1. Prove that when n identical resistors of resistance R are connected in parallel the equivalent resistance is R/n.

2. A piece of copper wire of resistance R is cut into 3 equal parts. When these 3 parts are connected in parallel, what is the resistance of the combination?

3. Say you have a series and parallel circuit. Resistors 2 and 3 are parallel to each other. Resistor 1 is in series with them. When you increase the resistance of 3, what happens to current and voltage values?

Thanks!

---

Members don't see this ad.

 

[Phlame217]

just use the formulas:

Parallel is 1/Req = 1/R1 + 1/R2 .... etc
Series is Req = r1 + r2 ... etc

So number 1:
Simply apply parallel formula

2:
apply formula again

3:
apply forumlas (first parallel to reduce two resistors to one and then series) to see change in resistances

 

[Phlame217]

one additional formula you may need is V = IR for the last problem

 

[physics junkie]

1/Req = 1/R_1 + 1/R_2

After you convert this to the harmonic mean equation you get:

Req = R_1*R_2/ (R_1+R_2)
If R_1 = R_2 and 'n' = # of identical resistors then you have

R_1^n / n*(R_1)

Obviously here you can divide the R_1 in the denominator by R_1^n in the numerator to get: R_1^(n-1)/n.

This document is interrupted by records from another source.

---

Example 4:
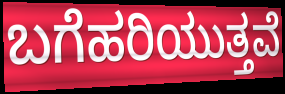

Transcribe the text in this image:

ಬಗೆಹರಿಯುತ್ತವೆ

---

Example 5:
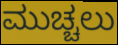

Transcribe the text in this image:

ಮುಚ್ಚಲು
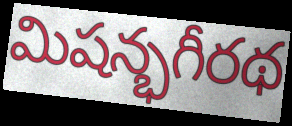
మిషన్భగీరథ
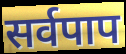
सर्वपाप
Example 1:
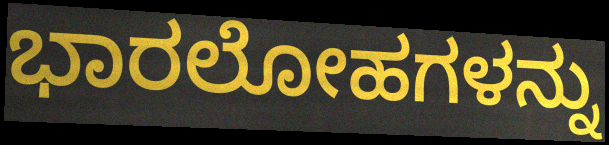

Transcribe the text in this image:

ಭಾರಲೋಹಗಳನ್ನು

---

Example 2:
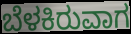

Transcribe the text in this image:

ಬೆಳಕಿರುವಾಗ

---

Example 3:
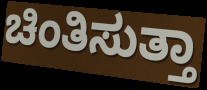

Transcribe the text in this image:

ಚಿಂತಿಸುತ್ತಾ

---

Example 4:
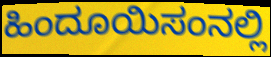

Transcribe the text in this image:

ಹಿಂದೂಯಿಸಂನಲ್ಲಿ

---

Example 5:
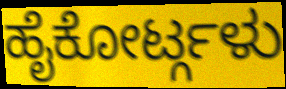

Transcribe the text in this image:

ಹೈಕೋರ್ಟ್ಗಳು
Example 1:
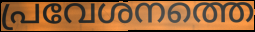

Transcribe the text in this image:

പ്രവേശനത്തെ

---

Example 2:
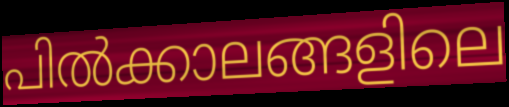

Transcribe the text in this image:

പിൽക്കാലങ്ങളിലെ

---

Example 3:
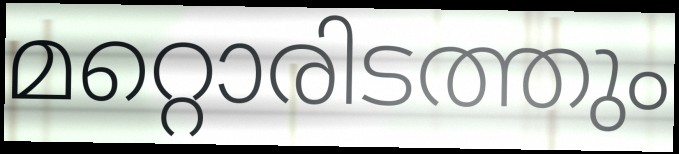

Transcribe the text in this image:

മറ്റൊരിടത്തും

My only mistake might have been with the generalization of R_1*R_2 = R_1^n but I'm sure you could figure that out. I'm approaching this as you are a math/physics major since you are asking for a proof and this is probably not an MCAT question. That's why you get to fill in the details

Proof by induction will do fine. Assume it is true for k and then prove it for k+1.

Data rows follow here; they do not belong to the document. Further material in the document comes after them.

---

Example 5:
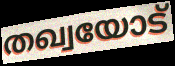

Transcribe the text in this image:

തഖ്വയോട്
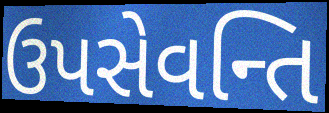
ઉપસેવન્તિ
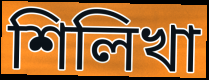
শিলিখা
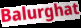
Balurghat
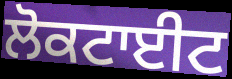
ਲੋਕਟਾਈਟ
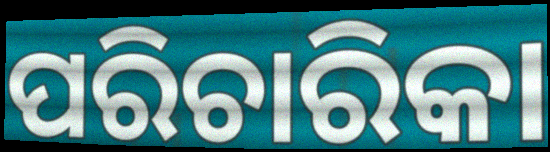
ପରିଚାରିକା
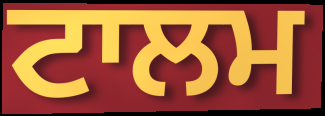
ਟਾਲਮ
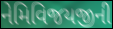
નેમિવિજયજીની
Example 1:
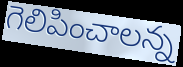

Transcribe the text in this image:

గెలిపించాలన్న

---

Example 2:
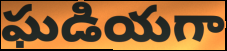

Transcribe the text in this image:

ఘడియగా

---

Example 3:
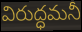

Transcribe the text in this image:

విరుద్ధమనీ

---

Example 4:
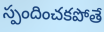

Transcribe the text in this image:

స్పందించకపోతే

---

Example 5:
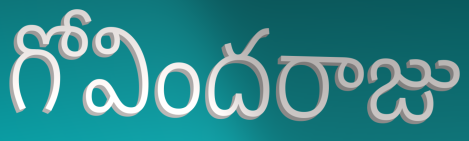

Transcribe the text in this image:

గోవిందరాజు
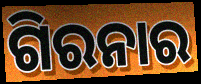
ଗିରନାର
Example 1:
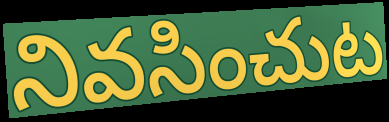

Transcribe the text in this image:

Edit: Oops, just realized you need it generalized for 'n' resistors and I only did it for two. What you could do is realize that all you have to do to get your new resistance by adding another resistor is consider the two resistors a single resistor(with their combined equivalent resistance) and then use the formula again. Or what I would do is just look up the derivation of the harmonic mean.